Притом это были художники, не только продолжавшие серовское направление или просто ему близкие по характеру своего искусства, такие как Пырин, Туржанский, Крымов, Серебрякова, но и те, чье искусство развивалось в ином направлении, но чью талантливость и искренность он чувствовал: Кузнецов, Сапунов, Сарьян, Петров-Водкин. О старых мирискусниках и художниках, примыкавших к ним, нечего и говорить. Серов настаивал на приобретении Бенуа, Малявина, Рериха, Борисова-Мусатова, Головина, Бакста, Васнецова, Поленова. В то же время он категорически возражал против покупки картин, не имеющих художественной ценности, даже если они и были написаны признанными художниками.
Приходилось выдерживать жестокие бои с отцами города, бородатыми толстосумами, купчинами первой гильдии, со всякой чиновной дрянью, со всеми теми, которые, состоя в городской думе, считались юридическими хозяевами галереи. Они не обладали и сотой долей ума и вкуса, какими обладал Третьяков. Они, еще несколько лет назад возмущавшиеся Перовым, теперь уперлись на том, что раз Третьяков оказывал преимущественное внимание передвижникам, то галерее следует продолжать «традицию».
– Чтобы все было как при Третьякове, – говорили думцы.

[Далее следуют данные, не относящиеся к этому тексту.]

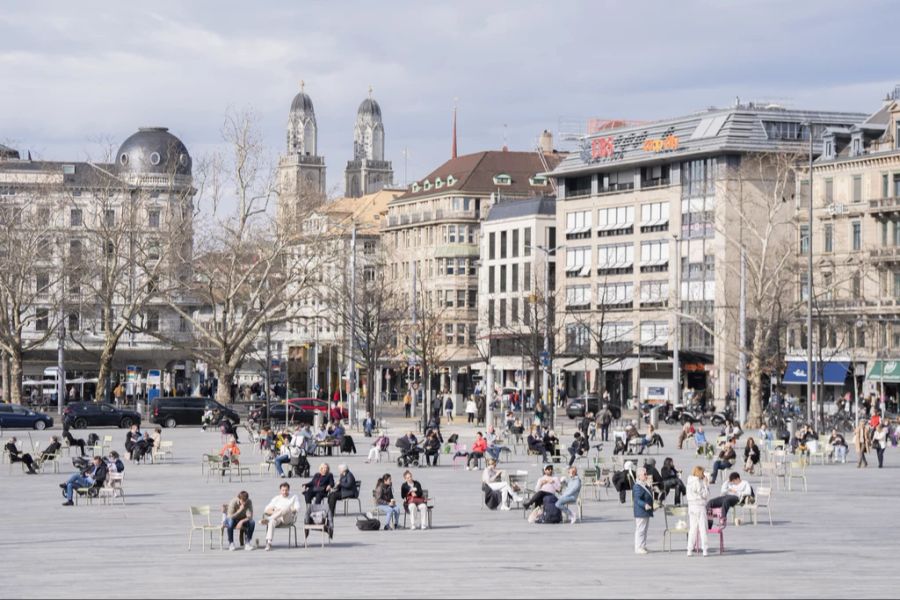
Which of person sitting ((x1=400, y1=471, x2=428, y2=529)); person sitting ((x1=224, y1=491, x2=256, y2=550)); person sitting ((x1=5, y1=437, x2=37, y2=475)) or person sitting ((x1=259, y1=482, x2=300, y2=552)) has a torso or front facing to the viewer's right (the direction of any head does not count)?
person sitting ((x1=5, y1=437, x2=37, y2=475))

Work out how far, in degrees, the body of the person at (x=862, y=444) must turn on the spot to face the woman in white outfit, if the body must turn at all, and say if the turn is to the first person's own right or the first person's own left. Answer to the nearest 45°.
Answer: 0° — they already face them

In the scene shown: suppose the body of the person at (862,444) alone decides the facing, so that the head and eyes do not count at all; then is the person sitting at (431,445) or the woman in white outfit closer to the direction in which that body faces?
the woman in white outfit

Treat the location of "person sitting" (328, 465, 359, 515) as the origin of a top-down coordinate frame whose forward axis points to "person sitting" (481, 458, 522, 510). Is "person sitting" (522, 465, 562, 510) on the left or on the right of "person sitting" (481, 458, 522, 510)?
right

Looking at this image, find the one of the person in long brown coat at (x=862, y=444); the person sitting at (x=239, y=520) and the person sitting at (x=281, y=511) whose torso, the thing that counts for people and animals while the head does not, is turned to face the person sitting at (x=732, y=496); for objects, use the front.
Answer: the person in long brown coat

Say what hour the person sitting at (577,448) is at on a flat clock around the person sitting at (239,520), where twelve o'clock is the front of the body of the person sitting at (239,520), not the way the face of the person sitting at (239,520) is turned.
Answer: the person sitting at (577,448) is roughly at 7 o'clock from the person sitting at (239,520).

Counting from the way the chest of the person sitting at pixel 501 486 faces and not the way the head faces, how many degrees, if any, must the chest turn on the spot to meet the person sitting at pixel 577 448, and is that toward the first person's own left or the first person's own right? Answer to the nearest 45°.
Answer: approximately 135° to the first person's own left

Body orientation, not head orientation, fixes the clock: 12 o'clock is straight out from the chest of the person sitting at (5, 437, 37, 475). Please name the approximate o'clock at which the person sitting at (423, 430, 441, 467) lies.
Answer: the person sitting at (423, 430, 441, 467) is roughly at 12 o'clock from the person sitting at (5, 437, 37, 475).

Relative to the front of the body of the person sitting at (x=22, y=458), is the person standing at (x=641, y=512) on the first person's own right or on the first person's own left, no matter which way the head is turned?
on the first person's own right

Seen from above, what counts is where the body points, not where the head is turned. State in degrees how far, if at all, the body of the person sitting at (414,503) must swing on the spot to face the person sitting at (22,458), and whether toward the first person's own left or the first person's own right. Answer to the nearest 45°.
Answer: approximately 135° to the first person's own right
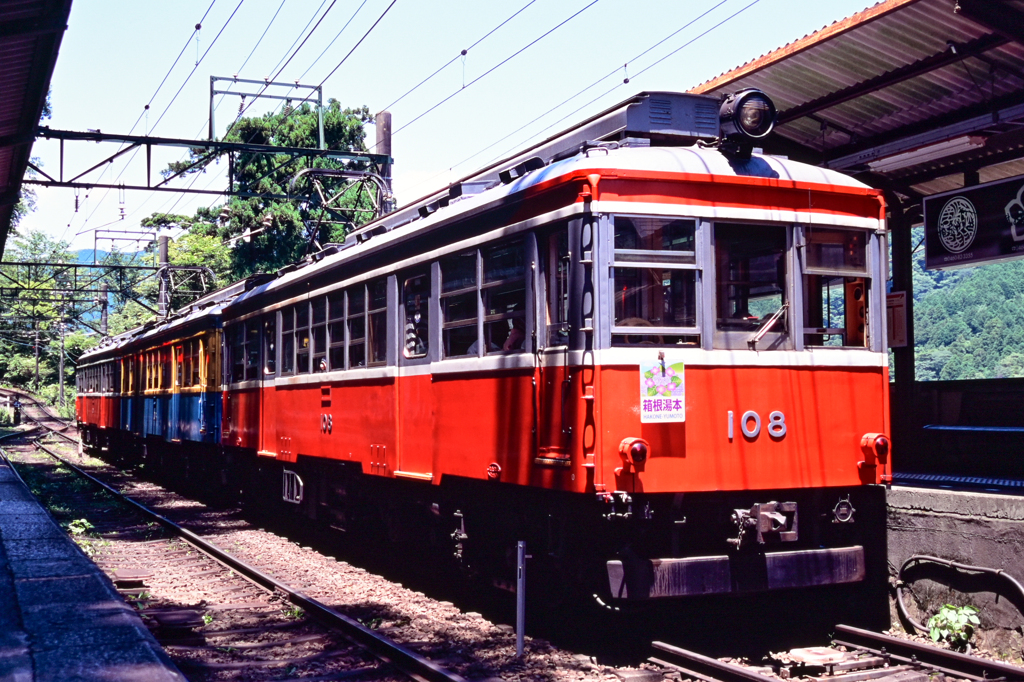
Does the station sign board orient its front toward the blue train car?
no

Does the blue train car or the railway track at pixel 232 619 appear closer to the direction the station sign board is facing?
the railway track

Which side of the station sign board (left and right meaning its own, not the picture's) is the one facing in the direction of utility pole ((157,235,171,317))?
right

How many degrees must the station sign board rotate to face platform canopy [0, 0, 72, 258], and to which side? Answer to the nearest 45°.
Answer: approximately 45° to its right

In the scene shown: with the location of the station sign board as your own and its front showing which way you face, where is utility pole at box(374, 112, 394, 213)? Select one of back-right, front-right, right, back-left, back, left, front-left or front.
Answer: right

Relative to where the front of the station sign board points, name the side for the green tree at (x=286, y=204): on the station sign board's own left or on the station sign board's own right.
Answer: on the station sign board's own right

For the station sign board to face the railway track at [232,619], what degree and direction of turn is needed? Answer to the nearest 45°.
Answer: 0° — it already faces it

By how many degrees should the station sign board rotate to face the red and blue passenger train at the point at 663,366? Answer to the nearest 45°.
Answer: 0° — it already faces it

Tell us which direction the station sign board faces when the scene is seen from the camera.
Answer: facing the viewer and to the left of the viewer
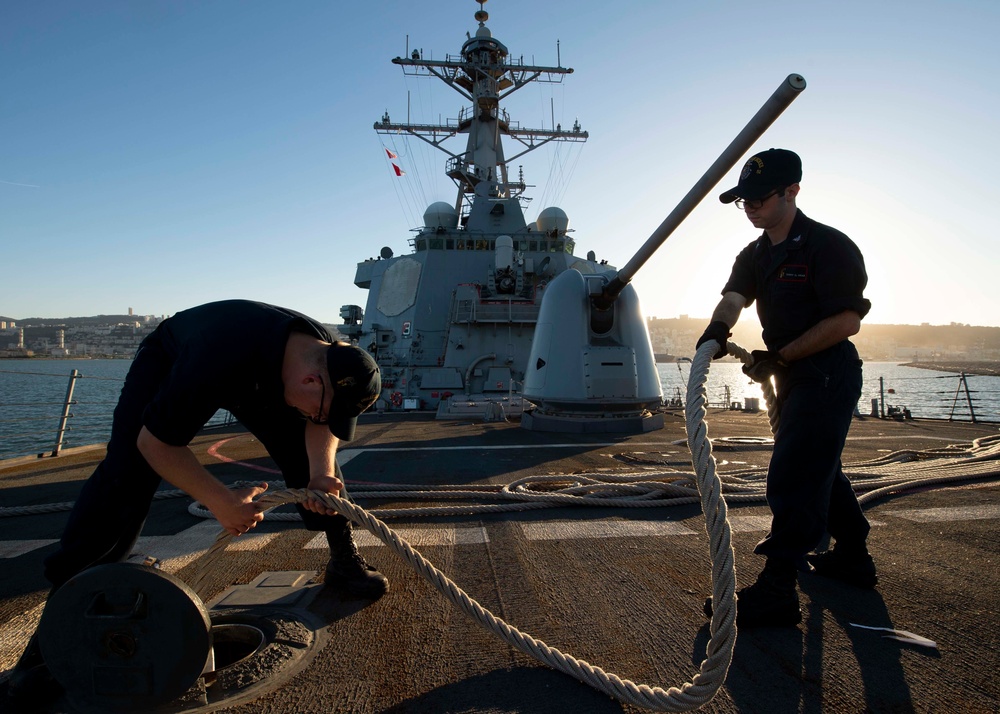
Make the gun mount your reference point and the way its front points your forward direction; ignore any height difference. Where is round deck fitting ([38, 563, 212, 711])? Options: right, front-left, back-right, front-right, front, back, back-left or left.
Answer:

Противники нового искусства хотели представить дело таким образом, будто Третьяков стремился создать не музей русской живописи в наиболее талантливых образцах, а собрание картин художников только одного направления.
Как бы не так!
Конечно, Третьяков любил картины передвижников и предпочитал их всем другим. В его рабочем кабинете долгое время висела «Тройка» Перова. Он совершил такое «кощунство» из особой любви к этой картине. Но все это произошло потому, что молодость его галереи совпала с молодостью передвижников и в то время, когда он развернул особенно бурную деятельность, других стóящих художников в России не было.
Но Третьяков не был ортодоксом. Его зоркость, отменный вкус общеизвестны, он искренне любил искусство и всегда покупал картины молодых художников, в которых прозревал талант, и здесь не обращал внимания ни на чьи советы и упреки. Это он, Третьяков, купил первую же попавшую на выставку картину Левитана «Осенний день. Сокольники», это он купил «Пустынника» и «Видение отроку Варфоломею» Нестерова. Он предрек большую дорогу Серову и купил «Девушку, освещенную солнцем» до того, как она попала на выставку. Это именно он, Третьяков, услышал из-за картины Серова язвительно-горький упрек одного из столпов передвижничества – Владимира Маковского. Но Третьяков не внял отчаянному воплю ревнивых старцев и продолжал, выражаясь языком Маковского, «прививать сифилис», наполнять залы своей галереи картинами Серова, Левитана, Коровина, Нестерова, а потом и Малявина, Рериха, Бенуа.